Ismaning,
02
März
2026
|
09:30
Europe/Amsterdam

Rückenschmerzen, Osteoporose und Arthrose: Was Frauen in den Wechseljahren wissen müssen

Zusammenfassung

Der Rückgang von Östrogen spielt eine wichtige Rolle bei Gelenk- und Rückenschmerzen von Frauen in der Peri- und Postmenopause. Wer die Zusammenhänge kennt, kann Beschwerden besser einordnen und gemeinsam mit medizinischem Fachpersonal gezielte Maßnahmen ergreifen, um Schmerzen zu lindern und die Lebensqualität zu erhalten.

Sieben Fakten, die Frauen in den Wechseljahren kennen sollten!

1. Schmerzen nehmen vor allem in der Menopause zu

Viele Frauen berichten, dass Rücken- und Gelenkschmerzen besonders in den Wechseljahren oder danach beginnen oder stärker werden. Das ist kein Zufall: In dieser Lebensphase sinkt der Östrogenspiegel deutlich, was den Bewegungsapparat beeinflussen kann.
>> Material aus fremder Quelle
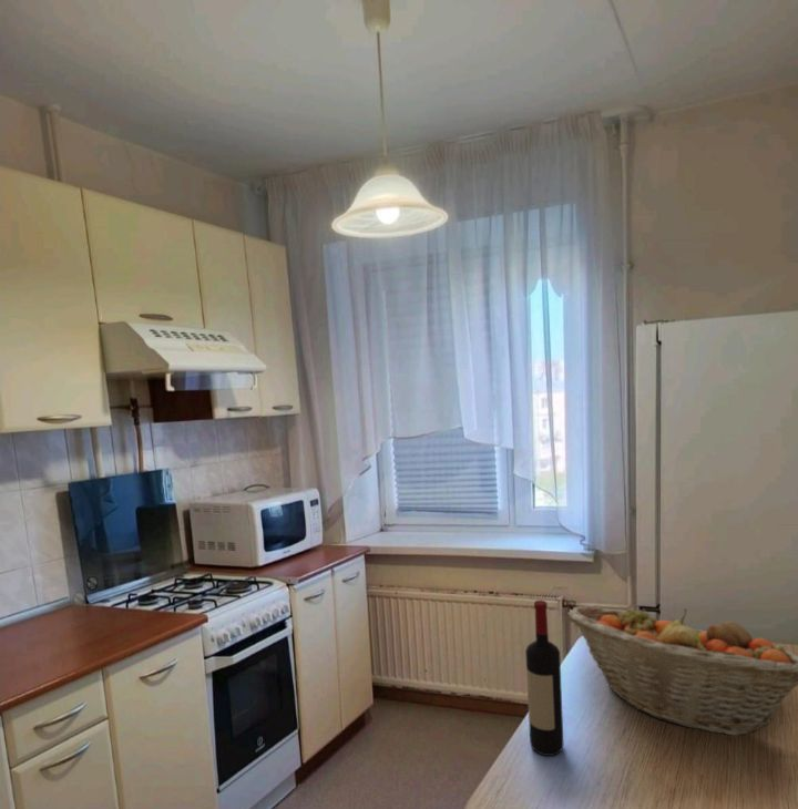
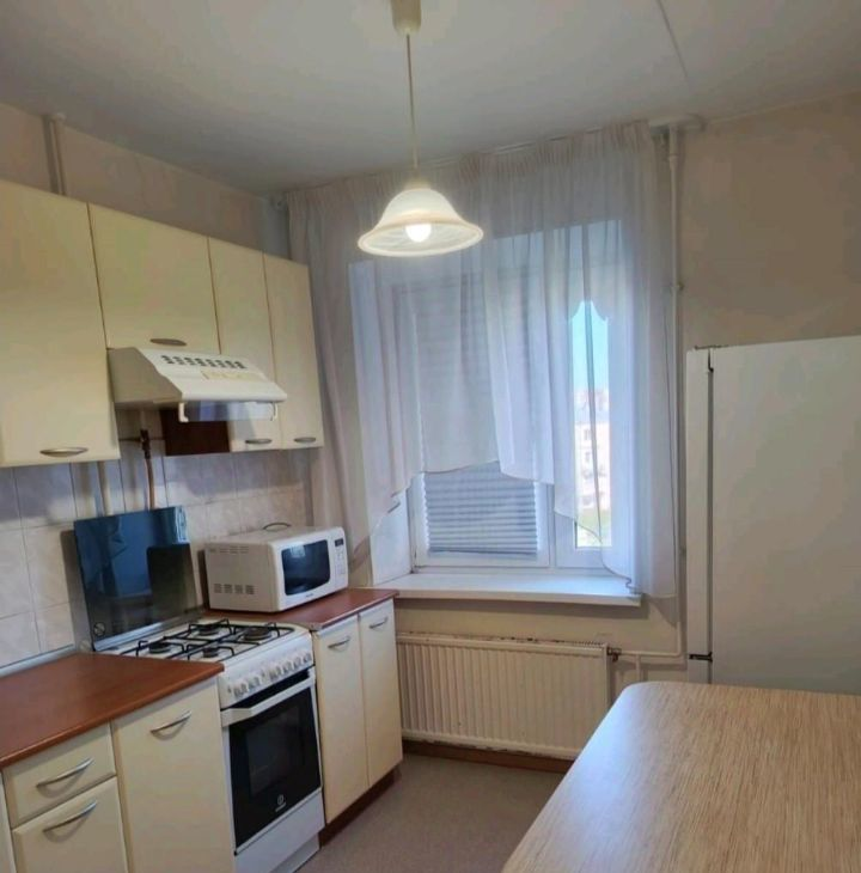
- wine bottle [524,600,564,757]
- fruit basket [566,605,798,737]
2. Östrogen schützt Gelenke und Bandscheiben

Östrogen wirkt nicht nur auf den Zyklus, sondern auch auf Knorpel, Bandscheiben und Knochen. Es kann Entzündungen bremsen, den Gewebeabbau verlangsamen und Schmerzprozesse günstig beeinflussen. Deshalb gilt das Hormon als wichtiger Schutzfaktor für Gelenke und Rücken.

3. Weniger Östrogen kann mehr Verschleiß bedeuten

Nach der Menopause fehlen die schützenden Effekte teilweise. Studien zeigen, dass entzündliche Prozesse zunehmen und degenerative Veränderungen wie Arthrose oder Bandscheibenverschleiß sowie Osteoporose schneller voranschreiten können. Das erklärt, warum Frauen häufiger betroffen sind als Männer gleichen Alters.

4. Schmerzen sind nicht einfach „normal“

Frauen sollten Gelenk- und Rückenschmerzen in oder nach den Wechseljahren nicht einfach hinnehmen. Die Beschwerden können mit hormonellen Veränderungen zusammenhängen und sollten ärztlich abgeklärt werden, insbesondere wenn sie anhalten oder den Alltag einschränken.

5. Hormonersatztherapie kann helfen, ist aber kein Heilmittel für alle Frauen

In bestimmten Fällen kann eine Hormonersatztherapie (HRT) Schmerzen lindern oder den Gelenkverschleiß verlangsamen. Sie ist jedoch nicht für jede Frau geeignet und muss individuell mit der Ärztin oder dem Arzt besprochen werden, da sie in Einzelfällen auch Risiken haben kann.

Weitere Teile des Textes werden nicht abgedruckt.